Monday, April 29, 2019

Hell??

When I started preaching the gospel, I taught the people who rejected it would suffer in hell. I presume that was what I had been taught when I became a Christian.

A few years down the track, I undertook a systematic study of the New Testament on the afterlife. I presume I was prompted by someone’s questions. What I discovered gave me a real shock. Much of what I had been taught was wrong.

  • I discovered that most of what I believed about hell was not in the New Testament. Most of the common teaching about hell comes from the imaginations of mediaeval poets and artists.

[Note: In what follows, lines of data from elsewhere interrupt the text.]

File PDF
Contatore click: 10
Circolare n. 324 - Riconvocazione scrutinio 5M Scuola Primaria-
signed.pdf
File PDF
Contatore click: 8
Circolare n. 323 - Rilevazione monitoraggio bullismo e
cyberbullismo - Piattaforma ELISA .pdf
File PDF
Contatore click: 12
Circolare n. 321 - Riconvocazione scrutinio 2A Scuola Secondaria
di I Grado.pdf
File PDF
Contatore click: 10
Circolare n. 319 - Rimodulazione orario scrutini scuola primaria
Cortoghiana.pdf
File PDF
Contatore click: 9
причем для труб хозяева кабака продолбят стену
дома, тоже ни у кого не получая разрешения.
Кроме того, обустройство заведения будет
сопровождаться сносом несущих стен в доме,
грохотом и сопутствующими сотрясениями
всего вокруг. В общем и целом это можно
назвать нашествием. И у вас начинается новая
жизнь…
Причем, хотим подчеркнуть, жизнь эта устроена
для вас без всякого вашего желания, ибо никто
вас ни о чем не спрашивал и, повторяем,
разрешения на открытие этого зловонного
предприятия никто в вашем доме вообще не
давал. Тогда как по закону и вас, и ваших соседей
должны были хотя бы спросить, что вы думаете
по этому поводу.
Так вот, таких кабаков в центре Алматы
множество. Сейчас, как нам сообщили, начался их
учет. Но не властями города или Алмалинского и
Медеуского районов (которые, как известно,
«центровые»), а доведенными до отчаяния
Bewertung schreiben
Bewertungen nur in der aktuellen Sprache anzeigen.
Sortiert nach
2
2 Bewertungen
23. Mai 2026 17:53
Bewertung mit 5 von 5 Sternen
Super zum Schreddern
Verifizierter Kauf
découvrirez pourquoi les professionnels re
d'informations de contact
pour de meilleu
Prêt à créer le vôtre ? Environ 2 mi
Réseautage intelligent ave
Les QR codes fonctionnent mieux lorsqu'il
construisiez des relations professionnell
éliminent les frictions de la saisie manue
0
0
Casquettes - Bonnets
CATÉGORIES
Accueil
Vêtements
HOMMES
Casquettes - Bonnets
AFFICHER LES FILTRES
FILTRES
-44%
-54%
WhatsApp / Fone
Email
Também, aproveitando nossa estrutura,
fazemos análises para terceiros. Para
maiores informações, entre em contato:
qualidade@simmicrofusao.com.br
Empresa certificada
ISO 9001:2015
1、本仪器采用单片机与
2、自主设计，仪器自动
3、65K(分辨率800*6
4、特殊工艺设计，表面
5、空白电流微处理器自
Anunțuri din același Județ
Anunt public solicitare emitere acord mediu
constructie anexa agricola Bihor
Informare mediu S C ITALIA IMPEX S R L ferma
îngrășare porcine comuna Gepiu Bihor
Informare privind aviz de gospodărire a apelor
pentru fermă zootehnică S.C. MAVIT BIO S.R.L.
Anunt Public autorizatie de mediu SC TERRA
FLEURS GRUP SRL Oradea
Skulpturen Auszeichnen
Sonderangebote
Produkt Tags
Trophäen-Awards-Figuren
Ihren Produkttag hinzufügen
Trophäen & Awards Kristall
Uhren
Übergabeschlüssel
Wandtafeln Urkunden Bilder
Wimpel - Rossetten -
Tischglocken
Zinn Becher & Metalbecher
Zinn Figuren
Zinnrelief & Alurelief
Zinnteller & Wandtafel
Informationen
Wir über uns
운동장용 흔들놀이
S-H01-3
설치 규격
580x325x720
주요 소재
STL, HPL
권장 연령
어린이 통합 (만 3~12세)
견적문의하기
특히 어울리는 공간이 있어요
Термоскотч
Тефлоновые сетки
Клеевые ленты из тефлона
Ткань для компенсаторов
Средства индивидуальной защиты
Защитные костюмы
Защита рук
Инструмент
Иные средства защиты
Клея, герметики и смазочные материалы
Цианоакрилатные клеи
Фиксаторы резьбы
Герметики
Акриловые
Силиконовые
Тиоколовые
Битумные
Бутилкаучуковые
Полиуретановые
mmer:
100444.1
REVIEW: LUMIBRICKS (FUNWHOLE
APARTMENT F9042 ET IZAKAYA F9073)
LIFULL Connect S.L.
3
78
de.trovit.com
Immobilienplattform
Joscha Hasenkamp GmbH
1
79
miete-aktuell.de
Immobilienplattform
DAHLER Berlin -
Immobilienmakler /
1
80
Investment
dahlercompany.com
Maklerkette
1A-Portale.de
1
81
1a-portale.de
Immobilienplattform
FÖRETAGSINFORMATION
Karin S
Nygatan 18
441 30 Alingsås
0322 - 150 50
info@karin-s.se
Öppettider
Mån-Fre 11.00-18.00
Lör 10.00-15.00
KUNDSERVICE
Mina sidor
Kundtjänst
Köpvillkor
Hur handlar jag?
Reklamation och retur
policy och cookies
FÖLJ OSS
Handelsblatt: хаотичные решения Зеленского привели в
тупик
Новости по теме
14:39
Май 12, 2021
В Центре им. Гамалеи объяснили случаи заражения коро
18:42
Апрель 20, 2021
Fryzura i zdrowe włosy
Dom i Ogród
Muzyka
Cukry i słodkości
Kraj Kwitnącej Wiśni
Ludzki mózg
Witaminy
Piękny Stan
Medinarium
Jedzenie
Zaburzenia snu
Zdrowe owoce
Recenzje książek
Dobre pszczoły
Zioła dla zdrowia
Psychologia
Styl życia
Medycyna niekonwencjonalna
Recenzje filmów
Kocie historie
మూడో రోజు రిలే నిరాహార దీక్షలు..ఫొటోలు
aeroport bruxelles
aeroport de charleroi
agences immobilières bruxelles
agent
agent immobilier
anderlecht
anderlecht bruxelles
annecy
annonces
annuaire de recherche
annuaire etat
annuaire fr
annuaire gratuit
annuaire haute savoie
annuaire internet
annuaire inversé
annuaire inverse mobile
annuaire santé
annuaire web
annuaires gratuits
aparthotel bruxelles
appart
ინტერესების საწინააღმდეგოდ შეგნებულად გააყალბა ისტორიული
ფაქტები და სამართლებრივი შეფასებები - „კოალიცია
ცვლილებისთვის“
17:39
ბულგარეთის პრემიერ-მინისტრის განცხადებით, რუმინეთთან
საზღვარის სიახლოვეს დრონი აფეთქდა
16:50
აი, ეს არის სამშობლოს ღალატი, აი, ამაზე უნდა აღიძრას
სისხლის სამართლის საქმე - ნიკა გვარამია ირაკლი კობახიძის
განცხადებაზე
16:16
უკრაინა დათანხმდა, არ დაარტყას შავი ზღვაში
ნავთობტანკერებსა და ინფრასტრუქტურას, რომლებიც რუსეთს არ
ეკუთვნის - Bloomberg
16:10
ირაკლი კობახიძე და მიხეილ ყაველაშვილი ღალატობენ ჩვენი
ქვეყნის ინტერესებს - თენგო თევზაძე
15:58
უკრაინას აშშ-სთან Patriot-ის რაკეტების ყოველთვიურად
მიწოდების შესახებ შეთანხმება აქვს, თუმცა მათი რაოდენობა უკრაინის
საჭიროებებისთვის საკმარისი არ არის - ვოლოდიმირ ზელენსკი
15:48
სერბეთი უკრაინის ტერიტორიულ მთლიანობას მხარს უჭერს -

  • The word “hell” does not occur in the Greek New Testament. It is actually a clumsy double-transliteration of the Aramaic name for a valley outside Jerusalem (Gehenna), which was being used as a rubbish dump. So when Jesus warned people against the dangers of “hell”, he was actually warning them to be careful not to end up in the rubbish dump of life.

  • I discovered that the word used most frequently in the New Testament to describe the fate of those who reject the gospel was “perish”. An example is John 3:16.

  • God so loved the world that he gave his one and only Son, that whoever believes in him shall not perish but have eternal life.
    The alternative to eternal life is not “eternal torment” but “perishing”.

  • The common belief in an “immortal soul”, the body dies but the soul lives on, comes from ancient Greek philosophy. The New Testament teaches the death and resurrection of both body and soul.

The outcome of my detailed study of this topic can be read here. When speaking about the afterlife, we must be careful not to go beyond the clear claims of the New Testament.